Another aspect has to do with the restrictions placed by the City’s “RFP” on the nature of the economic development for the 10 acres of the site.
One knowledgeable source told the News-Press that there are two problems that he feels played a major role in restricting the number of developers who bid on the project.
The first is the inability of a developer to squeeze everything that the City wants onto the land. With two schools, full athletic fields, a swimming pool and a public use performance center, there is no way, according to this source, that there would be any more than eight, not 10, acres left over for commercial development.
The second is the condition in the RFP that the commercial component include such a high percentage (as high as 75 percent) of non-residential use in a regional market that is currently overbuilt as it is, where there is no shortage of office space and commercial-retail options.
The way it plays out is a two-stage process, the first being the construction of the new school facilities and then, only after they are completed and the old facilities then demolished, can the second phase, the commercial phase, begin. That ties up the commercial component for at least four years, the component that the developer would count on for the revenue flow needed to pay for everything else and come away with some kind of profit.
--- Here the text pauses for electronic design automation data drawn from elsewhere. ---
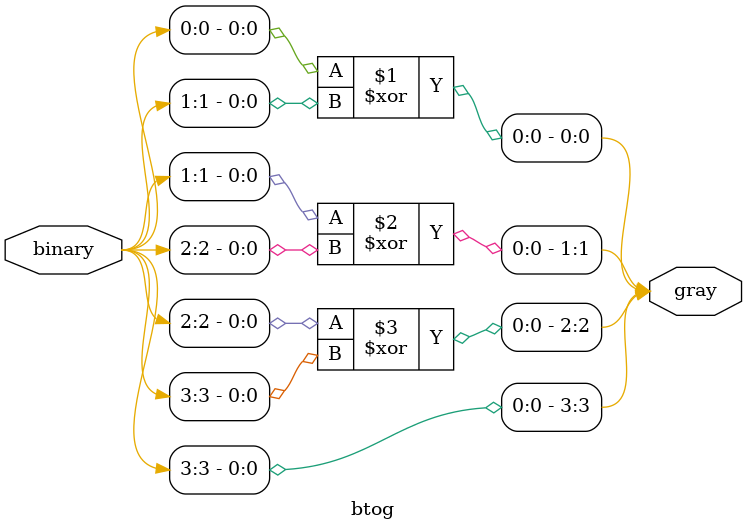
<source format=v>
module btog #(parameter WIDTH=4) (input [WIDTH-1:0] binary, output [WIDTH-1:0] gray);
  genvar i;    
  generate
    for(i=0;i<WIDTH-1;i++) begin
      assign gray[i] = binary[i] ^ binary[i+1];
    end
  endgenerate
  
  assign gray[WIDTH-1] = binary[WIDTH-1];
endmodule

</source>
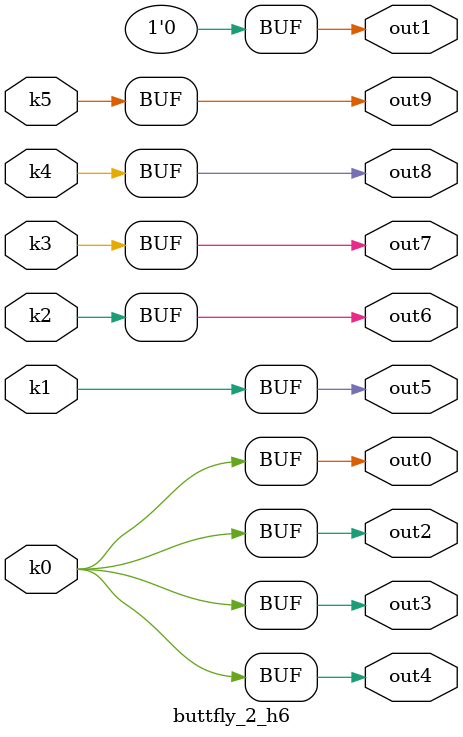
<source format=v>
module buttfly_2(pi00, pi01, pi02, pi03, pi04, pi05, pi06, pi07, pi08, pi09, po00, po01, po02, po03, po04, po05, po06, po07, po08, po09);
input pi00, pi01, pi02, pi03, pi04, pi05, pi06, pi07, pi08, pi09;
output po00, po01, po02, po03, po04, po05, po06, po07, po08, po09;
wire k0, k1, k2, k3, k4, k5;
buttfly_2_w6 DUT1 (pi00, pi01, pi02, pi03, pi04, pi05, pi06, pi07, pi08, pi09, k0, k1, k2, k3, k4, k5);
buttfly_2_h6 DUT2 (k0, k1, k2, k3, k4, k5, po00, po01, po02, po03, po04, po05, po06, po07, po08, po09);
endmodule

module buttfly_2_w6(in9, in8, in7, in6, in5, in4, in3, in2, in1, in0, k5, k4, k3, k2, k1, k0);
input in9, in8, in7, in6, in5, in4, in3, in2, in1, in0;
output k5, k4, k3, k2, k1, k0;
assign k0 =   (in1 & (in9 ^ in6)) | (in0 & (~in9 ^ in6));
assign k1 =   (((~in9 & (~in6 | in2)) | (~in6 & in2)) & (~in7 | ~in4) & (~in8 | ~in5)) | (~in8 & ~in5 & (~in7 | ~in4)) | (~in7 & ~in4);
assign k2 =   (((in9 & (in6 | in3)) | (in6 & in3)) & (in7 | in4) & (in8 | in5)) | (in8 & in5 & (in7 | in4)) | (in7 & in4);
assign k3 =   ((in7 ^ in4) & (((in8 | in5) & ((in3 & (in9 | in6)) | (in9 & in6))) | (in8 & in5))) | ((~in8 | ~in5) & ((~in9 & ~in6) | (in2 & (~in9 | ~in6))) & (~in7 ^ in4)) | (~in8 & ~in5 & (~in7 ^ in4));
assign k4 =   ((in8 ^ in5) & ((in3 & (in9 | in6)) | (in9 & in6))) | (((~in9 & ~in6) | (in2 & (~in9 | ~in6))) & (~in8 ^ in5));
assign k5 =   (in3 & (in9 ^ in6)) | (in2 & (~in9 ^ in6));
endmodule

module buttfly_2_h6(k5, k4, k3, k2, k1, k0, out9, out8, out7, out6, out5, out4, out3, out2, out1, out0);
input k5, k4, k3, k2, k1, k0;
output out9, out8, out7, out6, out5, out4, out3, out2, out1, out0;
assign out0 = k0;
assign out1 = 0;
assign out2 = k0;
assign out3 = k0;
assign out4 = k0;
assign out5 = k1;
assign out6 = k2;
assign out7 = k3;
assign out8 = k4;
assign out9 = k5;
endmodule

</source>
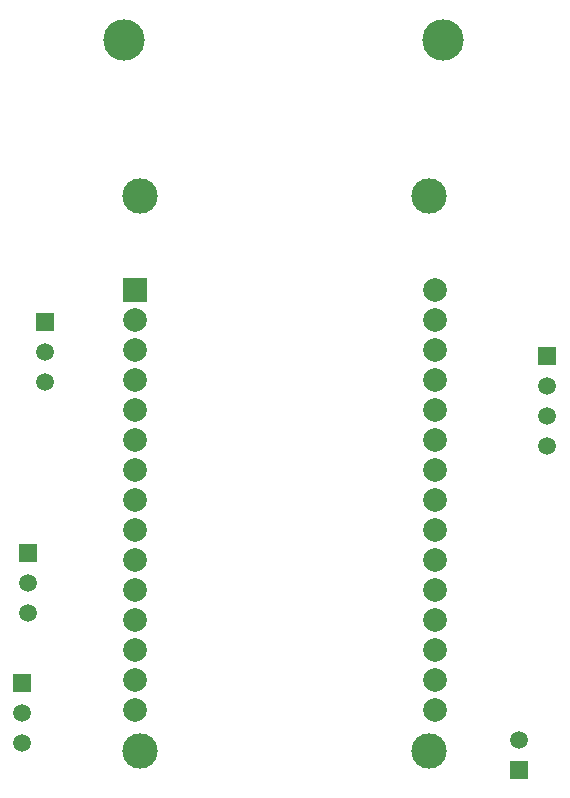
<source format=gbr>
%FSTAX23Y23*%
%MOIN*%
%SFA1B1*%

%IPPOS*%
%ADD10C,0.059055*%
%ADD11R,0.059055X0.059055*%
%ADD12R,0.078740X0.078740*%
%ADD13C,0.078740*%
%ADD14C,0.118110*%
%ADD15C,0.137795*%
%LNpcb1_copper_signal_top-1*%
%LPD*%
G54D10*
X023Y0074D03*
X02395Y0172D03*
Y0182D03*
Y0192D03*
X00645Y0083D03*
Y0073D03*
X00665Y01265D03*
Y01165D03*
X0072Y02035D03*
Y01935D03*
G54D11*
X023Y0064D03*
X02395Y0202D03*
X00645Y0093D03*
X00665Y01365D03*
X0072Y02135D03*
G54D12*
X0102Y0224D03*
G54D13*
X0102Y0214D03*
Y0204D03*
Y0194D03*
Y0184D03*
Y0174D03*
Y0164D03*
Y0154D03*
Y0144D03*
Y0134D03*
Y0124D03*
Y0114D03*
Y0104D03*
Y0094D03*
Y0084D03*
X0202Y0224D03*
Y0214D03*
Y0204D03*
Y0194D03*
Y0184D03*
Y0174D03*
Y0164D03*
Y0154D03*
Y0144D03*
Y0134D03*
Y0124D03*
Y0114D03*
Y0104D03*
Y0094D03*
Y0084D03*
G54D14*
X01036Y00705D03*
X02001D03*
Y02554D03*
X01036D03*
G54D15*
X00984Y03075D03*
X02047D03*
M02*
</source>
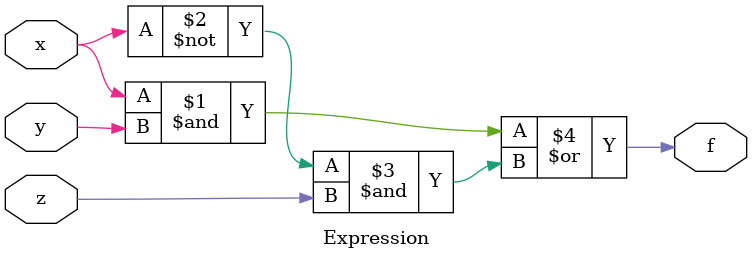
<source format=v>
module Expression(x,y,z,f);
  input x,y,z;
  output f;
  assign f = (x&y)|((~x)&z);
endmodule

</source>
“It is like they went up into their attic and pulled down every ornament they could find to put on their Christmas tree,” one developer quipped, according to the News-Press source.
According to one of the proposals, the News-Press was told, the cost of the new school facilities, a public swimming pool and road improvements is projected to cost $180 million. The cost of the athletic fields called for is estimated at $30 million (the News-Press source noted that a private school in the District with major benefactors revamped all its fields for $16 million).
Some developers considered the City’s RFP to represent “a bit of a wild goose chase” with unrealistic financial expectations and conditions on the commercial acreage component. “It is simply not financially attractive to many,” he said.
He said certain of the same constraints caused Akridge, one of the biggest commercial developers in the region, to give up on its Falls Church Gateway project on N. Washington St., which it sold to the Inova Health Systems last year. The City was demanding Akridge find a lead tenant to occupy 80,000 square feet of the site, and it was simply undoable.
The News-Press source said that the most successful use of the commercial component of the campus redevelopment project land would be residential options to attract millennials and age-targeted populations (age-targeted, as opposed to age-restricted, he emphasized). The nearby Metro could be a huge component of what would make condominiums on that land, for example, highly attractive to those demographic components.
With the prospective job explosion expected in Tysons Corner, Metro-proximate workforce housing, including micro unit housing, could be very popular and lucrative, he suggested.